In real life, without causal factors can notno enforcement action will be taken. In this sense, the notion of legal responsibility becomes the defining position. The types of legal liability depend both on the signs of its manifestation and on the specifics of their implementation and regulation.
The stages of classification in modern science quite a lot. Among the main criteria that determine the species affiliation of legal responsibility are the following:
The latter has received the most common use in literature, textbooks and at the legislative level.
Deserves more detailed consideration of each of the above points.
The simplest type of legal liabilitydefinitely is a tangible one. As a rule, it occurs in the event of damage to the property of an institution, organization, enterprise by its employees. Damage and destruction is measured in monetary terms, which is executed in the form of a fine and is collected from violators. The administration of the institution is obliged to draw up a corresponding order. After reimbursement of all losses, the legal relationship is terminated.
As a result of misconduct in the academicinstitution, at the enterprise, during the passage of military service and in other cases may incur disciplinary action. This type of responsibility is fraught with consequences in the form of official punishment, a kind of which is generally considered a warning, a reprimand. In extreme cases, dismissal is possible.
Legal responsibility, concept, composition,the types of which help to understand the meaning and role of this legal institution are in a separate group if they possess signs of a public danger. We are talking about administrative liability that arises in the event of a misdemeanor. The most common coercive measures accompanying administrative legal relations are fines or other legal restrictions.
Be administratively liablecan only public entities. Legal relations arising between a citizen and a state or a legal entity proceed strictly in the procedural form.
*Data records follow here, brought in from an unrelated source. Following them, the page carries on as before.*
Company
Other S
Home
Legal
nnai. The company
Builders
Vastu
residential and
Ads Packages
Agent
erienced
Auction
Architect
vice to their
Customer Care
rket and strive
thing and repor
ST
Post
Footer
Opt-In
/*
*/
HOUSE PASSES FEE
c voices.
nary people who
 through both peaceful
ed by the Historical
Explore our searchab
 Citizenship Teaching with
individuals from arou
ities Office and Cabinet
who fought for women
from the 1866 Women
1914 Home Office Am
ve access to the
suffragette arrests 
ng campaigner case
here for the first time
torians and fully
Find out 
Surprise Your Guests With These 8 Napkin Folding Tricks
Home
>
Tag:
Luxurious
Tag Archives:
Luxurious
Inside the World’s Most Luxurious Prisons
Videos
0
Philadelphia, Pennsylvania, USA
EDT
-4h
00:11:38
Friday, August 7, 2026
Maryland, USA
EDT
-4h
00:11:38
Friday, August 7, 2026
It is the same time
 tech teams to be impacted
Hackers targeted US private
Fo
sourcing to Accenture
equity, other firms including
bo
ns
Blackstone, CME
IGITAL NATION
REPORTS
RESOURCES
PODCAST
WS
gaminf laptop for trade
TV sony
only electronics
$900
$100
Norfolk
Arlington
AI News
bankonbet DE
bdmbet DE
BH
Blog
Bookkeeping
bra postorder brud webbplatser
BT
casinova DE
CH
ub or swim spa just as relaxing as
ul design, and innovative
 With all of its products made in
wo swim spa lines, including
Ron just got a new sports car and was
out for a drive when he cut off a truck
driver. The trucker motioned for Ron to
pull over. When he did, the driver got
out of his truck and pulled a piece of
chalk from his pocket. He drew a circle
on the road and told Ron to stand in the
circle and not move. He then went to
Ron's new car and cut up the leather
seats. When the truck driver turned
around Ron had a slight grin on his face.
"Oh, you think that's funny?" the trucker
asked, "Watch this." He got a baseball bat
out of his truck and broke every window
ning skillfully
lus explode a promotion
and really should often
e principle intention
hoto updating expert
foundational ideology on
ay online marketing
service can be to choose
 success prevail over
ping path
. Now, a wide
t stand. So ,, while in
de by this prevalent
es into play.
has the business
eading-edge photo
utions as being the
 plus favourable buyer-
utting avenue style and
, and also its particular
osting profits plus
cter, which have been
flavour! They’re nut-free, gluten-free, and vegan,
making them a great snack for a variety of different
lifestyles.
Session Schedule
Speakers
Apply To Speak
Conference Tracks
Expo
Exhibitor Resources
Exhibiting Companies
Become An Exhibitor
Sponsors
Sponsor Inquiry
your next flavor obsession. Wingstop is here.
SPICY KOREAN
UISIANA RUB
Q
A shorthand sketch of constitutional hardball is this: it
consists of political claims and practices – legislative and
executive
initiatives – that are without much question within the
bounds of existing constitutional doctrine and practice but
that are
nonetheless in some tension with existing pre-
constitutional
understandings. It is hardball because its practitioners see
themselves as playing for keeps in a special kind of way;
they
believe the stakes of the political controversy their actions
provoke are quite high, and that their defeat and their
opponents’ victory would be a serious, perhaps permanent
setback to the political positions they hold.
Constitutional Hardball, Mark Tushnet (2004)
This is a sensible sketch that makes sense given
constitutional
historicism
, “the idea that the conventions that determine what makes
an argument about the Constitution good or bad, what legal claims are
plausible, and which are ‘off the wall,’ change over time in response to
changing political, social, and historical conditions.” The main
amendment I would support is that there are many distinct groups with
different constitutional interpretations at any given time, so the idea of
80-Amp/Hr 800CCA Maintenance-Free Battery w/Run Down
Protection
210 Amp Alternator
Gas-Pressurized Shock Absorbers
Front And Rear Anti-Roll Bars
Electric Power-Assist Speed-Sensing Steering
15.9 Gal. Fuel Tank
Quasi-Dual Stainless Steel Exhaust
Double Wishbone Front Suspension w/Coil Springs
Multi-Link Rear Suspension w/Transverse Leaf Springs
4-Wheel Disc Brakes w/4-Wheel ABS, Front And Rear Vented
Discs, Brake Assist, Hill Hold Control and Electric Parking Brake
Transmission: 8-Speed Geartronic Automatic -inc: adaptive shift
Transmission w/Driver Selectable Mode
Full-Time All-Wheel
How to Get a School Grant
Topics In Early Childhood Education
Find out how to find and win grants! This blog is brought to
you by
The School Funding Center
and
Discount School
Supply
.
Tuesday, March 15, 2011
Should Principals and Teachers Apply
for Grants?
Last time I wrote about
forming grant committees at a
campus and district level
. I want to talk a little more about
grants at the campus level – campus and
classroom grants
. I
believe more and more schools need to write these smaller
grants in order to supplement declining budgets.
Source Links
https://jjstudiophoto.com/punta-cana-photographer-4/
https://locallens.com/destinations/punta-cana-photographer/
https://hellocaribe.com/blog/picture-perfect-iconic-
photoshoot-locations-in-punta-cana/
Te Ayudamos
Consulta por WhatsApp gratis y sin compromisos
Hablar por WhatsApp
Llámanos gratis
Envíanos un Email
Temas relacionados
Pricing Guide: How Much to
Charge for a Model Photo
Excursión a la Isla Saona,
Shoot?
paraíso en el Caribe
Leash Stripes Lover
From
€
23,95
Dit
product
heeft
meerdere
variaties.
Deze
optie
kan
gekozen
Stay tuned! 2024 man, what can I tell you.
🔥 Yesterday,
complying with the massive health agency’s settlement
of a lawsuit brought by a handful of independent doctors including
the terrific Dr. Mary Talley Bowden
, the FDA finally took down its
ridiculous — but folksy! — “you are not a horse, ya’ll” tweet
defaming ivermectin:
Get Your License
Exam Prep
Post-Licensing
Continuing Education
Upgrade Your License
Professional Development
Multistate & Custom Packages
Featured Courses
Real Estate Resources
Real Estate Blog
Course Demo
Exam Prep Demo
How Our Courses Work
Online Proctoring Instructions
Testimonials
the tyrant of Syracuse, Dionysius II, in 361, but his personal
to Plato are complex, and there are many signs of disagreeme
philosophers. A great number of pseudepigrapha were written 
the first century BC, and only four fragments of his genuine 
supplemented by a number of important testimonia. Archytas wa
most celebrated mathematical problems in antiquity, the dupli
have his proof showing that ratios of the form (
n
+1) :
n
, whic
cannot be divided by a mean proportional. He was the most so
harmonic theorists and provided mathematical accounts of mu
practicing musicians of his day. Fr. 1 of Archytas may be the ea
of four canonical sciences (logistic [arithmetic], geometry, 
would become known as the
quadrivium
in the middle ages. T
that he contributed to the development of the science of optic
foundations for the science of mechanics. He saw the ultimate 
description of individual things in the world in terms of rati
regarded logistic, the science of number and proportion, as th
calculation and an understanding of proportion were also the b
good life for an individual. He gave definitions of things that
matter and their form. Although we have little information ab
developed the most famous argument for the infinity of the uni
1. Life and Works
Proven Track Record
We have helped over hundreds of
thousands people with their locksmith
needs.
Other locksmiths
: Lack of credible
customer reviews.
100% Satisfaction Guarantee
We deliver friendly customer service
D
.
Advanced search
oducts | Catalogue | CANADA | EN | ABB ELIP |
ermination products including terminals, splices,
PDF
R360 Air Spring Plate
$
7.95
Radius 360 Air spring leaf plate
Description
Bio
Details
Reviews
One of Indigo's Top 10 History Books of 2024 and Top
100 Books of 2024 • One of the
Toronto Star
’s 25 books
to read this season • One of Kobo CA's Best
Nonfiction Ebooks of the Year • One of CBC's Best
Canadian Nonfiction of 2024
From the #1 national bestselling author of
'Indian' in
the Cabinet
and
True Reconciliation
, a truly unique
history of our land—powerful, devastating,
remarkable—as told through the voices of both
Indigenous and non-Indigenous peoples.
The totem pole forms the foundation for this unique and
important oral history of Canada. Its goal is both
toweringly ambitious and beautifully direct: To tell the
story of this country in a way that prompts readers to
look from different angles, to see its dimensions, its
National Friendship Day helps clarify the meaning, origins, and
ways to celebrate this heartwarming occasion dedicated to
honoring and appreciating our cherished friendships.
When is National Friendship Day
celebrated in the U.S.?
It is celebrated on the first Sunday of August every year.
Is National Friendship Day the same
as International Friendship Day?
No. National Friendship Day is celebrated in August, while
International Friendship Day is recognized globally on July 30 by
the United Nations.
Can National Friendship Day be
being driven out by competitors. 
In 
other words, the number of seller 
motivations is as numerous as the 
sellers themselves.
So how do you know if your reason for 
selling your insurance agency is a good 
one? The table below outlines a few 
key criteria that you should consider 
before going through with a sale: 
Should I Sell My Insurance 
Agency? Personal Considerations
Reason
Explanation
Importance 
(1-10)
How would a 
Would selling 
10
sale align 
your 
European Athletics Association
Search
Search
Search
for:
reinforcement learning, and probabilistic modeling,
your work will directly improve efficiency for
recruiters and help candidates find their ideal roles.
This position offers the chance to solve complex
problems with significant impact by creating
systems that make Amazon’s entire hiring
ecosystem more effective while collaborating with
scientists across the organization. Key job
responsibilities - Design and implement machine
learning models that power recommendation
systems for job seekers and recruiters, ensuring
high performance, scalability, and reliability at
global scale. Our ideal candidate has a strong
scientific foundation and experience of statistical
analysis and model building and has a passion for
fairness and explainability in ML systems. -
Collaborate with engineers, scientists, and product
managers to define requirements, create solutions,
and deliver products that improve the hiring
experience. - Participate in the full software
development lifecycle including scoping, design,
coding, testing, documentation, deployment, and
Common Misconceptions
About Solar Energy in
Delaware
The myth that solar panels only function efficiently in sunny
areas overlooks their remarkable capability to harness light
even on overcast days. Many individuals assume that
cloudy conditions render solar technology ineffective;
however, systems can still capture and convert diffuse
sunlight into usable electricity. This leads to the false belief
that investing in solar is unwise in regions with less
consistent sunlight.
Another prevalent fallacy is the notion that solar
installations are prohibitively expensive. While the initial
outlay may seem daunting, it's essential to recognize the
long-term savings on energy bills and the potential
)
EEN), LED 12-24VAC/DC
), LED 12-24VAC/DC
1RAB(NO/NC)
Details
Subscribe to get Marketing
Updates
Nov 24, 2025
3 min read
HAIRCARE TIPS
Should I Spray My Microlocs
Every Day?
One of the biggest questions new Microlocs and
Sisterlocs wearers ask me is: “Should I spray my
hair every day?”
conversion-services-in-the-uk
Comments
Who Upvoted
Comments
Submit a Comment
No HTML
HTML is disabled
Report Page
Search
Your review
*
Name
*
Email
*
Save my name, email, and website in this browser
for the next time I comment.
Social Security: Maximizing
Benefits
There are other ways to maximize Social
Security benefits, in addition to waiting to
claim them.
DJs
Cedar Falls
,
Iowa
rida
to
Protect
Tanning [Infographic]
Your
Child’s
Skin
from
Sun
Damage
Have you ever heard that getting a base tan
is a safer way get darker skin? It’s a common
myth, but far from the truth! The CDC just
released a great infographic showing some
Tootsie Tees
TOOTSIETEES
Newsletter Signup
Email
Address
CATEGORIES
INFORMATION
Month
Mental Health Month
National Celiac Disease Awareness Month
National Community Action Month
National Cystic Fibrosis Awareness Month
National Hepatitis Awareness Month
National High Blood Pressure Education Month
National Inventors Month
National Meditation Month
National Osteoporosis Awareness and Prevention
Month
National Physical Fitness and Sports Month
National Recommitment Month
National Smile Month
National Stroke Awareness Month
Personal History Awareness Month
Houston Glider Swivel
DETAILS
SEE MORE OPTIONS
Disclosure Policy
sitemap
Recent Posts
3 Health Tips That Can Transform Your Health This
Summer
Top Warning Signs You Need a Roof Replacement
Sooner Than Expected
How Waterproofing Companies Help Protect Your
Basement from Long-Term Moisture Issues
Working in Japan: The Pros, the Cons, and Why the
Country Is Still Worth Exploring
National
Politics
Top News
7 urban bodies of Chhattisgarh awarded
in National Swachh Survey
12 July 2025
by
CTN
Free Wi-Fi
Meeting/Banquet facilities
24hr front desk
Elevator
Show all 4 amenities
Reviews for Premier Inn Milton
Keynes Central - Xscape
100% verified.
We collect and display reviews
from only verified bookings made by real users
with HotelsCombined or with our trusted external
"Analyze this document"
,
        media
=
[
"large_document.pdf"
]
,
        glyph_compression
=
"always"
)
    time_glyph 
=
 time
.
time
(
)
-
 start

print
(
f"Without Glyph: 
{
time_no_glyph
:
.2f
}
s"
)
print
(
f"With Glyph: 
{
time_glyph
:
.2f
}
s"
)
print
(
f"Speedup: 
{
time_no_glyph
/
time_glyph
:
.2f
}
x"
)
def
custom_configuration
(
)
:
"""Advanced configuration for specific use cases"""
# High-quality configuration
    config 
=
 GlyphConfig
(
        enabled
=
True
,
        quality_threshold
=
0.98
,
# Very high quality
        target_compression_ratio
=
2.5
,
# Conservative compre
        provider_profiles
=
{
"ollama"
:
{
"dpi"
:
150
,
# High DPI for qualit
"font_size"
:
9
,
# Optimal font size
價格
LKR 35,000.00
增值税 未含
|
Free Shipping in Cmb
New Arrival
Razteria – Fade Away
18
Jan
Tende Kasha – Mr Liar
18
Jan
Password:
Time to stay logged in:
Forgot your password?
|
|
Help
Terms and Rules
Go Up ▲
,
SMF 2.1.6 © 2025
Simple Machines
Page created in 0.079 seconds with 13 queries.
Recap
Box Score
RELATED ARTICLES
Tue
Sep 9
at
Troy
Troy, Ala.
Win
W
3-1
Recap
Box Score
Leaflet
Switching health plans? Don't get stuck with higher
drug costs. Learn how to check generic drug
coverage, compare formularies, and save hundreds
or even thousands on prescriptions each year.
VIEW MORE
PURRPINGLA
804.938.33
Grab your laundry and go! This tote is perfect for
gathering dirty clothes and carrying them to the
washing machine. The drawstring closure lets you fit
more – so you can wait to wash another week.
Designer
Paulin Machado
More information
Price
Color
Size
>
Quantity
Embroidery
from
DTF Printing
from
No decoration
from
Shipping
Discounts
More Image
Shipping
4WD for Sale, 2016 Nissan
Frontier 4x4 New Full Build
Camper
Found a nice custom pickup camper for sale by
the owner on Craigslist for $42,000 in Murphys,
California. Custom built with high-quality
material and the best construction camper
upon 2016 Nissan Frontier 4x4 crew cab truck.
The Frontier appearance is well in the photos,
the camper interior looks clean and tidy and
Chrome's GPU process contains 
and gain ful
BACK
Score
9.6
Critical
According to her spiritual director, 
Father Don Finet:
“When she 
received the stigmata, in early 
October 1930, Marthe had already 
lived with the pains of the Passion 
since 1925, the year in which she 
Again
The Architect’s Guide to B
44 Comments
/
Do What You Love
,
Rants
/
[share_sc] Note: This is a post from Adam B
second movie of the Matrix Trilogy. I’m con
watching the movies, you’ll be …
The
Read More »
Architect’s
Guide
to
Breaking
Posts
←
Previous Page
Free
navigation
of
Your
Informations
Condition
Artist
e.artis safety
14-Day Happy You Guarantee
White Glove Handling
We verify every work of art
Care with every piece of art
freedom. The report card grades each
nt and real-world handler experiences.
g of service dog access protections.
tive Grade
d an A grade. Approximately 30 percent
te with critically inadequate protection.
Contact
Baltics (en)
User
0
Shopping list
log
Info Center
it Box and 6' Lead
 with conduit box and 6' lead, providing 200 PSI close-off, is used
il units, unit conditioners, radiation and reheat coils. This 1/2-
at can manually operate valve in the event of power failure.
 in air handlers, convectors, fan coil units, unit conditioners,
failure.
The first document that lays the beginning of the administrative proceedings, consider the protocol on administrative violation. Depending on the corpus delicti of the offense and the severity of the offense endangering public safety, a personal search, seizure of things or documentation, administrative arrest can be applied to the violator.
Considering the institutions of coercion andresponsibility, it is extremely important to know their concept, types. The functions of legal responsibility are most noticeably reflected in the sphere of civil law relations. This type of liability occurs in the so-called property law, including for causing harm to a person or property by non-fulfillment of the contract.
The purpose of civil liability is in two main aspects: the restoration of violated rights and compensation for damage, compensation.
As with administrative liability, civil law is inherent in the rigor of the procedural rules. Civil record keeping is the field of activity of general courts.
The most difficult type of legal liability can be called criminal. It is foreseen in the case of committing crimes, i.e. delicts that carry a huge threat to society.